## [Entries supplied]
• • •

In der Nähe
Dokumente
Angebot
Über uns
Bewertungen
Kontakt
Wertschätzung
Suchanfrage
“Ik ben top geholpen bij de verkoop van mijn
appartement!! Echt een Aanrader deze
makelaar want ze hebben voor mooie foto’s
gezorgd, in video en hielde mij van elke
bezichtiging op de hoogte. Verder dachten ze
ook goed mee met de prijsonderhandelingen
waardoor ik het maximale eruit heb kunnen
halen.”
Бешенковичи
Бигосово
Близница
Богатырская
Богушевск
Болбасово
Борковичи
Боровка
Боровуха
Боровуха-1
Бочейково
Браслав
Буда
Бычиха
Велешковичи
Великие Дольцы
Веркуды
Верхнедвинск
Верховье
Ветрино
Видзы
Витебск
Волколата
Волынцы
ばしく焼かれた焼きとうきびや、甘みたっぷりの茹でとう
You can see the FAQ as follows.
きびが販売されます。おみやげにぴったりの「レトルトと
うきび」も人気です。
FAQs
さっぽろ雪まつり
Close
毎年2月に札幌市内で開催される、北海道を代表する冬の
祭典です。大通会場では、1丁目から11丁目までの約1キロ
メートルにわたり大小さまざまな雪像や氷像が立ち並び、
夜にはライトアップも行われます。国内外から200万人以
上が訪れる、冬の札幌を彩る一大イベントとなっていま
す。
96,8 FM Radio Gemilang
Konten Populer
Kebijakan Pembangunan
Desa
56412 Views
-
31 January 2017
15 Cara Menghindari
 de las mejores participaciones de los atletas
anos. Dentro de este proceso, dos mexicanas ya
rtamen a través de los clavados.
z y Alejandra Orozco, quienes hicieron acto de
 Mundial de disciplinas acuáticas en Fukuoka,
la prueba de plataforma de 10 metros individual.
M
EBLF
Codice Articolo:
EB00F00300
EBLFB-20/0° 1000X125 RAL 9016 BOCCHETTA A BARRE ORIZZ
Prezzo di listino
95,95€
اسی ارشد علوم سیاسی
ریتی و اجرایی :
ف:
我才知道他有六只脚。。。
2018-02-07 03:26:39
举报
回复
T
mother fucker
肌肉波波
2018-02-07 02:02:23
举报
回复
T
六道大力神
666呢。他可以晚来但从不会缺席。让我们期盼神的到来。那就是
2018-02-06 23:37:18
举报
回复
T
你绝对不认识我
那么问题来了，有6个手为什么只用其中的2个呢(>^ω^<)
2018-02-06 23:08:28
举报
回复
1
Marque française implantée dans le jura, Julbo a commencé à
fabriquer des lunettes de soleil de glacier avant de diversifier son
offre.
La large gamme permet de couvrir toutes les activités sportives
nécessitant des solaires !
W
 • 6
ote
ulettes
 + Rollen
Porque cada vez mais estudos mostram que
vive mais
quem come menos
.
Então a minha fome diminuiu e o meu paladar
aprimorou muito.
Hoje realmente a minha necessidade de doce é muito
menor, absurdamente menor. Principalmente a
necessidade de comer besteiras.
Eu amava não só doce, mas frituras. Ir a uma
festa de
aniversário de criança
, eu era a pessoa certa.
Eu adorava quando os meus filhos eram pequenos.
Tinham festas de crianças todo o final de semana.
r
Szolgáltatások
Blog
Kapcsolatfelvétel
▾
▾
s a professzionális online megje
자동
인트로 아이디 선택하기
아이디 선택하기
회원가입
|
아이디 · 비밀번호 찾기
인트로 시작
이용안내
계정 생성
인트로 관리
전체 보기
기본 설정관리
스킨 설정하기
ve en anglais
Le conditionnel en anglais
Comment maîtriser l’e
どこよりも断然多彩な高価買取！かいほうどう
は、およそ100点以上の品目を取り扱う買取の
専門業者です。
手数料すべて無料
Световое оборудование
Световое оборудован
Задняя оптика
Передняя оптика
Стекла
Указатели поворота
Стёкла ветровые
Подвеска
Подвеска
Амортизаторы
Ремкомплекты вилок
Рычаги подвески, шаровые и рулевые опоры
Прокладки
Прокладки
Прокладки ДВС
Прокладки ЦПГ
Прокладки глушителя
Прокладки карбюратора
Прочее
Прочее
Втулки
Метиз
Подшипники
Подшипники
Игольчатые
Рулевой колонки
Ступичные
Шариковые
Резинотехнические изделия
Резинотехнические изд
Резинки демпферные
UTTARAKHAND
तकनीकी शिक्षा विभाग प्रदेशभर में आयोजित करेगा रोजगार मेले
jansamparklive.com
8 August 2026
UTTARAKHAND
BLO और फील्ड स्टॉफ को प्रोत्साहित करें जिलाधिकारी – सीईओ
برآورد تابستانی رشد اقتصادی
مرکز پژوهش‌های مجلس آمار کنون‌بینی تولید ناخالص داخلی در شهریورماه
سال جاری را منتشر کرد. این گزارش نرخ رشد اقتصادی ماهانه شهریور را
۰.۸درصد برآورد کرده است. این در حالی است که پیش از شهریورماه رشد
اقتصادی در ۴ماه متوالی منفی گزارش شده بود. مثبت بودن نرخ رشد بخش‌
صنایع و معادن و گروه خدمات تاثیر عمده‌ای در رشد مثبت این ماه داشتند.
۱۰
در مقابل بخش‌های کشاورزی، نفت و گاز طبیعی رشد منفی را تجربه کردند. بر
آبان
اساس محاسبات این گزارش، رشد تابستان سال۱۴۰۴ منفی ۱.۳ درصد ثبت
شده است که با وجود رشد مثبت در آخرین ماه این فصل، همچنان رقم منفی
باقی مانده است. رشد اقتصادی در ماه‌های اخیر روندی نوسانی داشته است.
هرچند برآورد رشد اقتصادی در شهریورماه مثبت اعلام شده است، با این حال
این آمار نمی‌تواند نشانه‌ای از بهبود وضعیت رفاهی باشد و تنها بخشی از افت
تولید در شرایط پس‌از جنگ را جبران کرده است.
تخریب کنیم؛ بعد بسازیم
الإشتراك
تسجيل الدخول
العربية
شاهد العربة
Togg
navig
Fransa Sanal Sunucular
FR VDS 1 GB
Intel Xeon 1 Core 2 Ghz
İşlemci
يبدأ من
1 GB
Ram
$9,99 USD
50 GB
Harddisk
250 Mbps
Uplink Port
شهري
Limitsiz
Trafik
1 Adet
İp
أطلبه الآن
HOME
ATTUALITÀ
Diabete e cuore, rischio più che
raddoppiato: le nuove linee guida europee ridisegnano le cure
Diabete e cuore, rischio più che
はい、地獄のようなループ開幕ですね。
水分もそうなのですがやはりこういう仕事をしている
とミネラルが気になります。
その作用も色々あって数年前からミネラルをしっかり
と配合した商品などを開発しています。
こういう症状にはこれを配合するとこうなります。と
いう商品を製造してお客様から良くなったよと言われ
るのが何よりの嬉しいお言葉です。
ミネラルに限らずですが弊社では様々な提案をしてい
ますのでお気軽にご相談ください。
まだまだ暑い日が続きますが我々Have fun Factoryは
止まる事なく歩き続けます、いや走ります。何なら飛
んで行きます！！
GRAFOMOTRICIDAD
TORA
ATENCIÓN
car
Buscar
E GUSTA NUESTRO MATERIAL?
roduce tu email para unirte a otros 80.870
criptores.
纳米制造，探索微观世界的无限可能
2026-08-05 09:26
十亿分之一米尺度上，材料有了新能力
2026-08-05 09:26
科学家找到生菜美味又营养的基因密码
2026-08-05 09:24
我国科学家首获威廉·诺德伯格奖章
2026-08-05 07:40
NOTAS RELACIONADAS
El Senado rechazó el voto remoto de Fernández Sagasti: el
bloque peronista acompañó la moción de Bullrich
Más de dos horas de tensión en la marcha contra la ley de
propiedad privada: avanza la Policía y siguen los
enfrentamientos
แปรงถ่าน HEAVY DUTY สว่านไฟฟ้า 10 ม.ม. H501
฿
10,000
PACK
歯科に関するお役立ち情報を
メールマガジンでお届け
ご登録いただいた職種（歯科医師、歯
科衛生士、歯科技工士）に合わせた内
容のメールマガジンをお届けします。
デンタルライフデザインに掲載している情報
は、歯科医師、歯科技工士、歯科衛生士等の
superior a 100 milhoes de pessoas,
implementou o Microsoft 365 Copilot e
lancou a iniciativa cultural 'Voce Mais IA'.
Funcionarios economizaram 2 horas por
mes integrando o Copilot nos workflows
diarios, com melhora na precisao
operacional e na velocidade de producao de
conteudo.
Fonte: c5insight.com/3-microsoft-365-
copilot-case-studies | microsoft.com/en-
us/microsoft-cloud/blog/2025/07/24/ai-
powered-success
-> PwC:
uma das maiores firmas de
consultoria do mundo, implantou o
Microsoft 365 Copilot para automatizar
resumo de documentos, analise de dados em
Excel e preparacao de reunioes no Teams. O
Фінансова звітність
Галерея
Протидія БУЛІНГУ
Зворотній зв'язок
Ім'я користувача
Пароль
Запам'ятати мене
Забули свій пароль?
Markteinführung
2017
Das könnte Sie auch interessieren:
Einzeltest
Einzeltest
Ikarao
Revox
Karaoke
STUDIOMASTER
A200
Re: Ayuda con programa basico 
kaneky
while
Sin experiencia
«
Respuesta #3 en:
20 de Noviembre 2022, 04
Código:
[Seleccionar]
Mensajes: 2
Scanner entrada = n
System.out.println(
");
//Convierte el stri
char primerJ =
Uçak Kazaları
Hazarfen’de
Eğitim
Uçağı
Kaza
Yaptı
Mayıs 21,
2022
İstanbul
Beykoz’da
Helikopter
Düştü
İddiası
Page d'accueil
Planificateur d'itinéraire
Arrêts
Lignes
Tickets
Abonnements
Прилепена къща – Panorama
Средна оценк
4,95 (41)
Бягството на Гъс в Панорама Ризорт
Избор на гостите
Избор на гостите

• • •

## [What you need to do]
Return the material exactly as it stands above, but only from its first line to the line containing "aniversário de criança", both ends included.

## [Answer for the task]
In der Nähe
Dokumente
Angebot
Über uns
Bewertungen
Kontakt
Wertschätzung
Suchanfrage
“Ik ben top geholpen bij de verkoop van mijn
appartement!! Echt een Aanrader deze
makelaar want ze hebben voor mooie foto’s
gezorgd, in video en hielde mij van elke
bezichtiging op de hoogte. Verder dachten ze
ook goed mee met de prijsonderhandelingen
waardoor ik het maximale eruit heb kunnen
halen.”
Бешенковичи
Бигосово
Близница
Богатырская
Богушевск
Болбасово
Борковичи
Боровка
Боровуха
Боровуха-1
Бочейково
Браслав
Буда
Бычиха
Велешковичи
Великие Дольцы
Веркуды
Верхнедвинск
Верховье
Ветрино
Видзы
Витебск
Волколата
Волынцы
ばしく焼かれた焼きとうきびや、甘みたっぷりの茹でとう
You can see the FAQ as follows.
きびが販売されます。おみやげにぴったりの「レトルトと
うきび」も人気です。
FAQs
さっぽろ雪まつり
Close
毎年2月に札幌市内で開催される、北海道を代表する冬の
祭典です。大通会場では、1丁目から11丁目までの約1キロ
メートルにわたり大小さまざまな雪像や氷像が立ち並び、
夜にはライトアップも行われます。国内外から200万人以
上が訪れる、冬の札幌を彩る一大イベントとなっていま
す。
96,8 FM Radio Gemilang
Konten Populer
Kebijakan Pembangunan
Desa
56412 Views
-
31 January 2017
15 Cara Menghindari
 de las mejores participaciones de los atletas
anos. Dentro de este proceso, dos mexicanas ya
rtamen a través de los clavados.
z y Alejandra Orozco, quienes hicieron acto de
 Mundial de disciplinas acuáticas en Fukuoka,
la prueba de plataforma de 10 metros individual.
M
EBLF
Codice Articolo:
EB00F00300
EBLFB-20/0° 1000X125 RAL 9016 BOCCHETTA A BARRE ORIZZ
Prezzo di listino
95,95€
اسی ارشد علوم سیاسی
ریتی و اجرایی :
ف:
我才知道他有六只脚。。。
2018-02-07 03:26:39
举报
回复
T
mother fucker
肌肉波波
2018-02-07 02:02:23
举报
回复
T
六道大力神
666呢。他可以晚来但从不会缺席。让我们期盼神的到来。那就是
2018-02-06 23:37:18
举报
回复
T
你绝对不认识我
那么问题来了，有6个手为什么只用其中的2个呢(>^ω^<)
2018-02-06 23:08:28
举报
回复
1
Marque française implantée dans le jura, Julbo a commencé à
fabriquer des lunettes de soleil de glacier avant de diversifier son
offre.
La large gamme permet de couvrir toutes les activités sportives
nécessitant des solaires !
W
 • 6
ote
ulettes
 + Rollen
Porque cada vez mais estudos mostram que
vive mais
quem come menos
.
Então a minha fome diminuiu e o meu paladar
aprimorou muito.
Hoje realmente a minha necessidade de doce é muito
menor, absurdamente menor. Principalmente a
necessidade de comer besteiras.
Eu amava não só doce, mas frituras. Ir a uma
festa de
aniversário de criança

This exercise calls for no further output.